Kanzy, un jeune de Gand

‘‘Il nous faut plus de moyens pour l’aide sociale’’

“La mort de Jordy a causé une grande émotion. Les avis sur le sujet ont plu de toutes parts. Mais il était essentiellement question de trouver un coupable. Jordy lui-même? Les accompagnateurs ? Le gouvernement?

‘‘Pour réfléchir sur ce point, il faut d’abord constater un fait général : nous manquons de moyens partout dans la société. Il n’y a pas assez d’argent pour l’enseignement, pour les services de secours, pour les logements sociaux,… Tous ceux qui en ont besoin n’ont donc pas accès à l’aide appropriée.

‘‘Comment Jordy est-il mort de faim? Pourquoi dormait-il sous une tente? La société, c’est-à-dire le gouvernement, a la responsabilité de répondre aux besoins de base tels que la nourriture et un abri. Mais alors que l’argent ne manque jamais pour les grandes entreprises, c’est une autre paire de manche pour les besoins sociaux.

‘‘Il est vrai que les jeunes adultes refusent souvent l’aide. Après être passés par diverses institutions en étant mineurs, beaucoup en ont tout simplement marre. Ces jeunes ont souvent besoin de soins, mais ils refusent d’être entravés dans une structure. L’aide ne doit-elle pas s’adapter à eux plutôt que l’inverse ?

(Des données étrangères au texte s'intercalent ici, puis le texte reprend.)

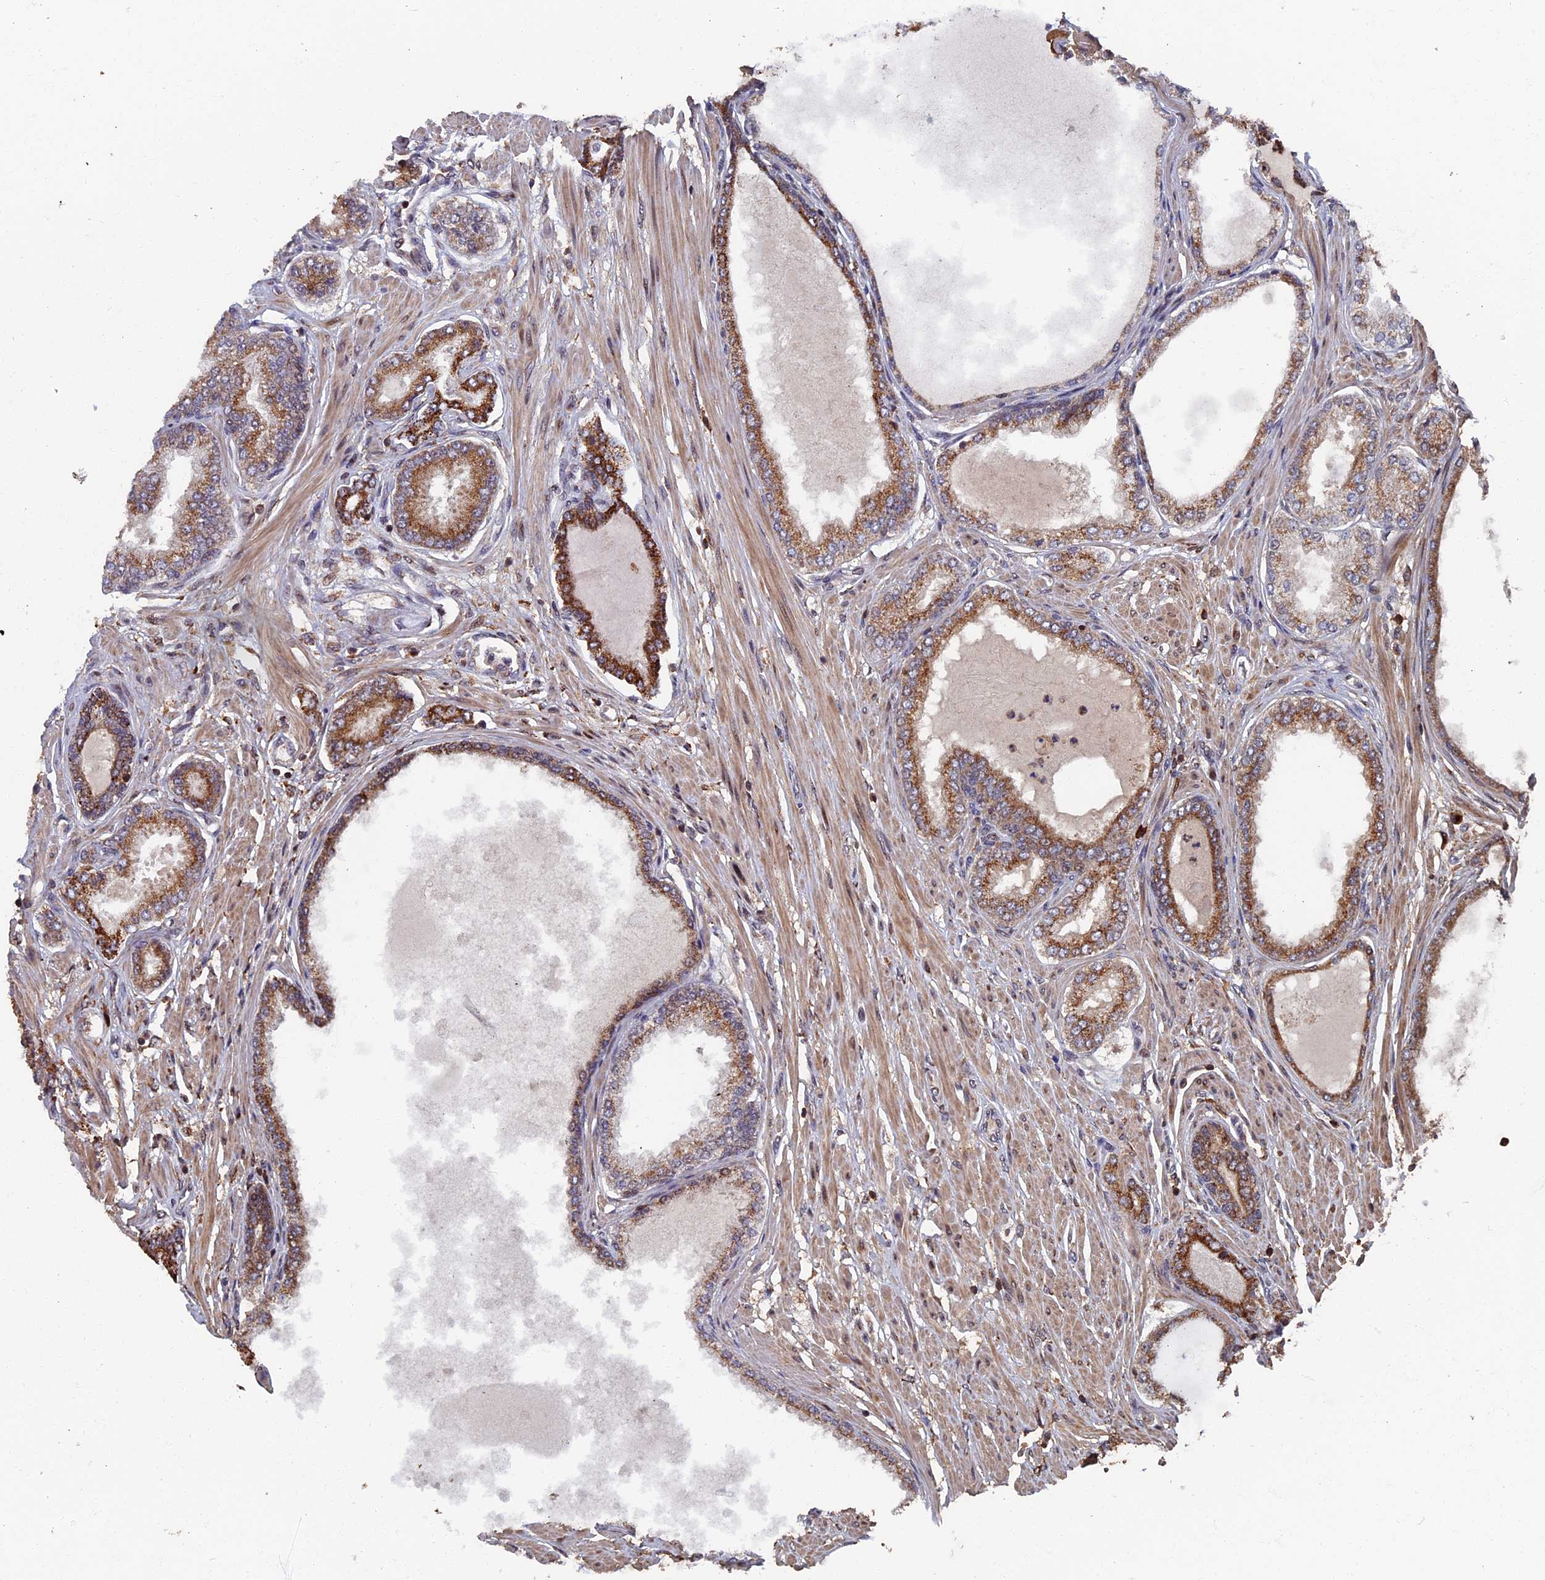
{"staining": {"intensity": "moderate", "quantity": ">75%", "location": "cytoplasmic/membranous"}, "tissue": "prostate cancer", "cell_type": "Tumor cells", "image_type": "cancer", "snomed": [{"axis": "morphology", "description": "Adenocarcinoma, Low grade"}, {"axis": "topography", "description": "Prostate"}], "caption": "Prostate low-grade adenocarcinoma stained for a protein displays moderate cytoplasmic/membranous positivity in tumor cells.", "gene": "RASGRF1", "patient": {"sex": "male", "age": 63}}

‘‘Aujourd’hui, il n’est nulle part question de la transition entre le passage de l’aide à la jeunesse à celle pour adultes. C’est-à-dire que les réflexions ne manquent pas, mais que rien n’est concrétisé. Ces jeunes adultes ont besoin d’un autre type d’aide sociale, plus accessible et moins contraignant. Cette aide doit faire l’effort d’aller vers ces jeunes et non l’inverse. Pourquoi ne pas simplement aller de temps en temps prendre un verre ensemble, les écouter et clairement faire savoir qu’ils ne sont pas seuls ? Pourquoi ne pas créer des endroits où ils peuvent venir jour et nuit? Pourquoi ne pas équiper des appartements où ils pourraient vivre seuls à un loyer abordable ? Cela existe. Mais de manière tellement insuffisante.

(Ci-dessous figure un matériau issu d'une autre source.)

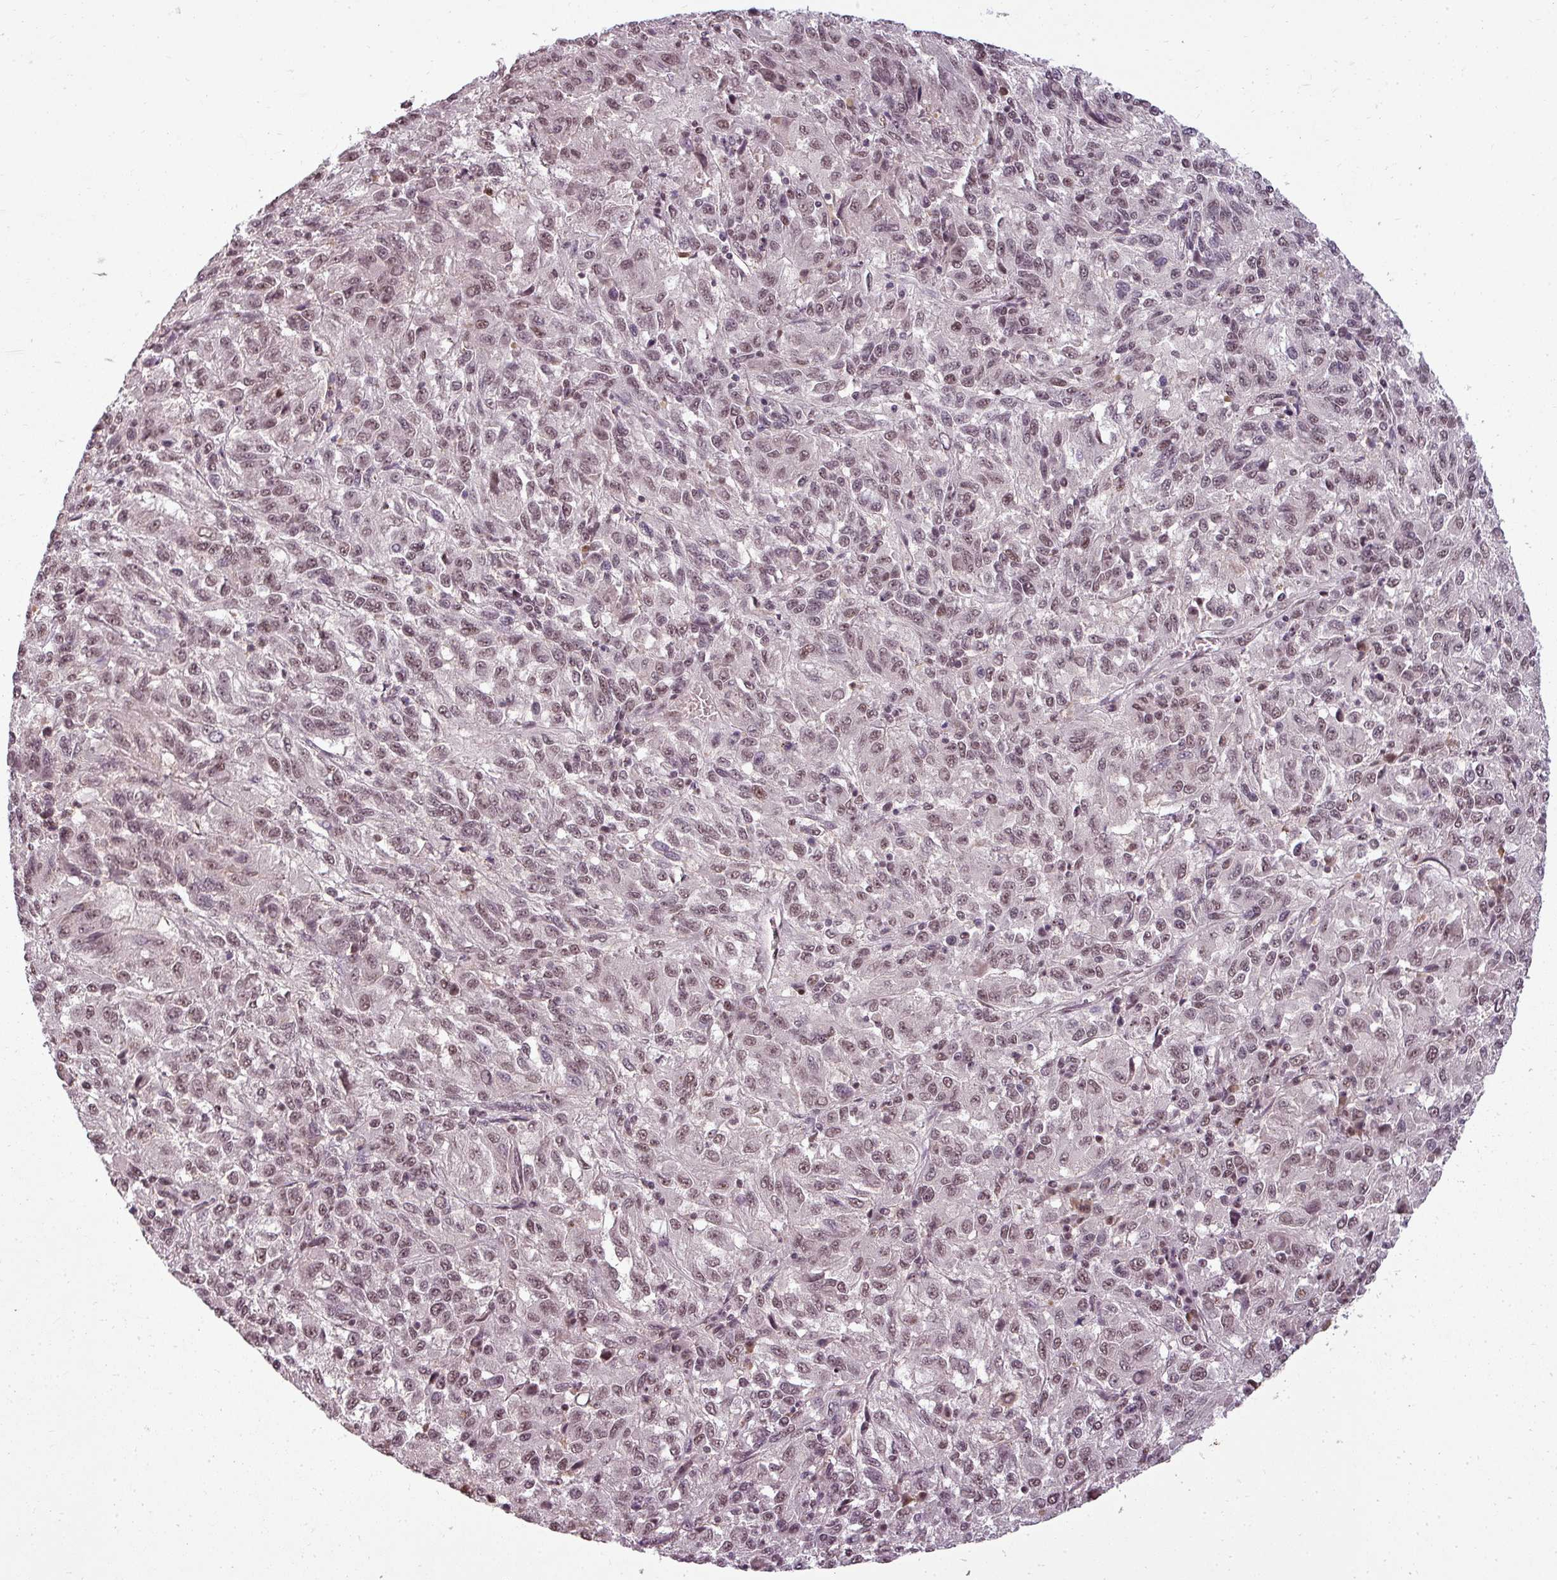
{"staining": {"intensity": "moderate", "quantity": ">75%", "location": "nuclear"}, "tissue": "melanoma", "cell_type": "Tumor cells", "image_type": "cancer", "snomed": [{"axis": "morphology", "description": "Malignant melanoma, Metastatic site"}, {"axis": "topography", "description": "Lung"}], "caption": "Moderate nuclear positivity is identified in approximately >75% of tumor cells in melanoma.", "gene": "BCAS3", "patient": {"sex": "male", "age": 64}}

‘‘C’est certain, des tonnes de moyens sont nécessaires pour atteindre cet objectif. Pointer l’aide sociale du doigt n’arrangera rien. Les travailleurs sociaux font leur possible avec les moyens qu’ils ont. Le débat sur ce point se limite à la plus grande flexibilité exigée des travailleurs sociaux. Et quand ces derniers entrent en lutte pour plus de moyens, les autorités essayent de les culpabiliser et de les couvrir de honte. C’est injuste. Nous devons lutter pour de meilleurs services publics, pour tout le monde, pour une meilleure assistance sociale à ceux qui en ont besoin, mais aussi pour de bonnes conditions de travail et de salaire pour atteindre cet objectif.’’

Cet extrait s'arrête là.